Wednesday, July 13, 2011
Dinner With Art
A couple of months ago, Henry and I took the boys out to dinner at a local, kid-friendly diner. We don't eat out too often as a family, in part because I like to cook and eat at home. But the bigger truth is that eating out with three small boys is always a crap shoot in terms of whether or not we'll make it through the meal before someone, or everyone, melts down, or starts screaming, or breaks something, etc, etc. We prefer to keep the madness of mealtimes within the confines of our own home. But at this particular dinner at Dizzy's, the boys were pretty well behaved. We sat down, and the server immediately came to the table, which was covered in a sheet of butcher block paper, and handed the kids some crayons. They began drawing, quietly and with some focus. Henry picked up a crayon and started coloring too. We started a conversation about the pictures, and were generally enjoying ourselves. Though we've been to this restaurant several times, it was on this visit that Henry and I looked at the boys coloring, looked at each other, and shared an a-ha moment. Lots of family restaurants offer paper and crayons, and they do it because experience has showed them that kids respond well to it and enjoy it. The look Henry and I exchanged in that moment read: "Why aren't we doing this at home??"
Well, now we are.
Our first instinct before we implemented this idea was to go online and find one of those beautiful vintage butcher block rollers, which the restaurant uses. But A) Did we really need to spend the money on something like that? (No.) and B) Did we have space for something like that? (No again). Instead I opted to keep the paper roll under the table, so we can tear sheets off when we want them without taking up any additional space in the kitchen.
Our kitchen table is a pretty humble piece of furniture. Henry bought it off the street from someone for $40. I keep it covered with a William Morris oilcloth I picked up in England a few years ago, because its pretty and easy to clean. But now before dinner the tablecloth comes off, and the paper goes on. I installed the roll of paper with some cheap curtain hanging hardware I picked up at Ikea. Any kind will do; the brackets only need to be long enough to accommodate for the width of the roll of paper, and the rod inside is removable so the paper roll can be easily replaced. Its a bigger version of a paper towel holder, really. Here's a photo of the table with the cloth on it, and another showing the roll from under the table. I circled the brackets which are kind of hard to see.

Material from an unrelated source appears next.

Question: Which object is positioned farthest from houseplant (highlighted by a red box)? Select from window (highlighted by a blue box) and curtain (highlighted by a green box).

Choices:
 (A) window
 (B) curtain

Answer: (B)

And here's the table before dinner:
Dinnertime is still a big challenge for Henry and I in terms of our ideal not matching up with our reality. We make a concerted effort to gather at the table with the kids several nights a week because we want to reap the benefits of a shared time together where everyone can connect and talk about the day that was. And we want it to be peaceful and to go smoothly. But the truth is we spend much of the meal asking the kids to sit down, commanding them to eat, admonishing them for their language or not minding their manners. We chase Michael with forkfuls of food and insist that Charlie eat his fish. Since we've been drawing at the table, though, we've been having a little more fun. No diversion keeps young kids occupied for long, and we are trying to recalibrate our expectations accordingly. They still whine, or sing too loudly, or spit out bites. But we've noticed that they're staying around the table a little more. Charlie in particular, my boisterous three year old, loves drawing at dinner so much that he rotates seats throughout the course of the meal when he runs out of paper in the space in front of him. So even though we still have to feed him, he's so invested in staying at the table that our job has gotten a lot easier. And rather than talk about his day at school, we talk about the dinosaur he's drawing. Or rather, he draws a shape and asks us "What is it?" Then he modifies or embellishes the shape based on our answer and asks the question again. Its a little like taking a rorschach test at supper.
Here's Michael drawing while he waits for me to finish making dinner. Once the food is on the table though, he's usually outta there, running in and out of the kitchen between bites of food. But for now at least, he's never very far away.